这个动作如此自然,仿佛已经做过千百遍。
“西凉王何必动怒?”少年天子的声音像浸了蜜的匕首,“那夜之后,朕才知什么是真正的女人。你母亲……不,现在该称皇后了,她起初日日想寻死,是朕每日割腕取血喂她服下——羌族古法,饮侵害者的血可破除咒怨。后来……”他指尖抚过她隆起的腹侧,“后来她腹中有了朕的骨肉,便舍不得死了。”

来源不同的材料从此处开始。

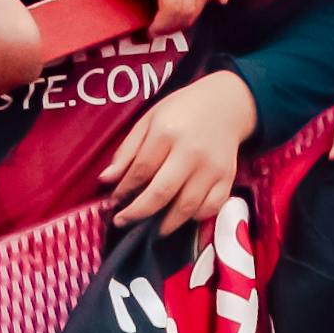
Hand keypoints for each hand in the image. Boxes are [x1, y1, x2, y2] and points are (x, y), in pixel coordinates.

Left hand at [103, 72, 255, 233]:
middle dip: (138, 213)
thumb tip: (106, 180)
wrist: (225, 103)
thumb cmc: (181, 111)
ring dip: (166, 224)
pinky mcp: (227, 177)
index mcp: (167, 132)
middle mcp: (191, 152)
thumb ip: (127, 151)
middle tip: (123, 221)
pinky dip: (196, 217)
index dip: (123, 190)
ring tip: (153, 228)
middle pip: (161, 193)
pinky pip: (211, 207)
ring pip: (186, 207)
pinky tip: (183, 216)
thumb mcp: (149, 120)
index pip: (140, 170)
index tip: (114, 201)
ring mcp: (211, 167)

“你闭嘴!”她忽然嘶吼,戟杆重重杵地,白玉阶绽开蛛网裂痕。可她没有抽回被握着的手。
我看着她的眼睛。
那里面的东西太复杂,像被胡乱泼洒的颜料:有屈辱,有母兽护崽的凶光,有多年谋划落空的疯狂,还有一丝……一丝我从未见过的、属于女人的软弱。
这种软弱让她在过去的三十五年里,哪怕被父王当作牲口赏赐给部下时都不曾流露过。
“母亲。”我唤她,声音轻得几乎被雨吞没,“你记不记得我七岁那年,你带我去看祁连雪线?你说雪线以上的花最干净,因为任何污秽都爬不上去。”我向前一步,靴子踩进积水,“现在呢?这宫墙之内,比雪山脏多少?”
她瞳孔猛然收缩。握着戟的手指节发白。
“你说如果我带你走,一切都不会发生。”我又向前一步,姬宜白想拉我,被我甩开,“可母亲,当年你主动辞去镇北司统领职务,颅你让我十七岁就沾着安西人的血坐上西凉王位时,有没有问过我想不想娶你?”第三步,我已站在阶下仰视她,“你总是替我选好最血腥的路,然后说——月儿,这都是为你好。”
“那你就该带我走!”她尖叫,泪水终于决堤,“江南一年!三百个日夜!你知道我是怎么过的吗?!每次捷报传来,我都看着舆图上你又离我更远一点……而他……”她猛地指向小皇帝,“他每天来请安,起初跪在殿外三个时辰,后来捧着《诗经》念‘窈窕淑女’,再后来……”她剧烈喘息,腹部随之起伏,“他说他能给我一个名分,一个能在史书上和你并肩的名分,而不是永远藏在‘西凉王生母’的阴影里!”